- **Problem to work on**:
From the listing, copy character for character every line between the one containing "Warum Rebenveredlung?" and the one containing "für eine Mütze", both included.

- **Material provided**:

=== Section Start ===

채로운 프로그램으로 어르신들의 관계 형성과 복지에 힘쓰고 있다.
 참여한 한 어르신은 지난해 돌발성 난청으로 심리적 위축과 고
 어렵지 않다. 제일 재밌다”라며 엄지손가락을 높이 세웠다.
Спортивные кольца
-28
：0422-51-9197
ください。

=== Section End ===
=== Section Start ===

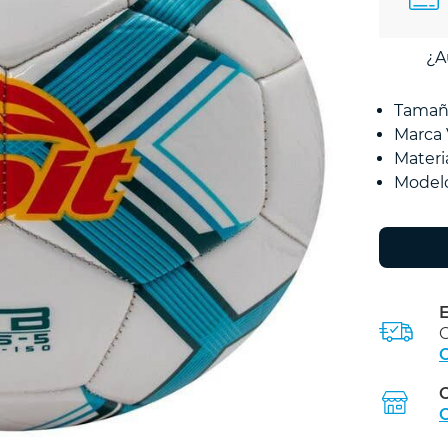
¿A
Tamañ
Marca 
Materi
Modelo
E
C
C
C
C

=== Section End ===
=== Section Start ===

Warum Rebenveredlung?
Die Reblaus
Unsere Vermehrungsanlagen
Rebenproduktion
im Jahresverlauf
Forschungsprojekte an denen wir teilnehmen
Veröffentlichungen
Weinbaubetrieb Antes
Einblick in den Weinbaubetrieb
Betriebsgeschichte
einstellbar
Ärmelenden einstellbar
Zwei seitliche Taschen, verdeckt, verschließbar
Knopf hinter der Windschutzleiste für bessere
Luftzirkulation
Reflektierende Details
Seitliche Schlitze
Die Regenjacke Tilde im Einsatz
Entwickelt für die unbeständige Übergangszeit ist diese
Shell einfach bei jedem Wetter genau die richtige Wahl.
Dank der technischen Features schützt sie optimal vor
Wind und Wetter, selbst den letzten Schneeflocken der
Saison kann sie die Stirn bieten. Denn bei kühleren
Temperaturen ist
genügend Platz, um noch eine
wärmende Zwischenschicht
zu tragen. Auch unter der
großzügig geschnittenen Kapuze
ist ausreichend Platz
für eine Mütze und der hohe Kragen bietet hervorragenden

=== Section End ===

- **Solution for this task**:
Warum Rebenveredlung?
Die Reblaus
Unsere Vermehrungsanlagen
Rebenproduktion
im Jahresverlauf
Forschungsprojekte an denen wir teilnehmen
Veröffentlichungen
Weinbaubetrieb Antes
Einblick in den Weinbaubetrieb
Betriebsgeschichte
einstellbar
Ärmelenden einstellbar
Zwei seitliche Taschen, verdeckt, verschließbar
Knopf hinter der Windschutzleiste für bessere
Luftzirkulation
Reflektierende Details
Seitliche Schlitze
Die Regenjacke Tilde im Einsatz
Entwickelt für die unbeständige Übergangszeit ist diese
Shell einfach bei jedem Wetter genau die richtige Wahl.
Dank der technischen Features schützt sie optimal vor
Wind und Wetter, selbst den letzten Schneeflocken der
Saison kann sie die Stirn bieten. Denn bei kühleren
Temperaturen ist
genügend Platz, um noch eine
wärmende Zwischenschicht
zu tragen. Auch unter der
großzügig geschnittenen Kapuze
ist ausreichend Platz
für eine Mütze und der hohe Kragen bietet hervorragenden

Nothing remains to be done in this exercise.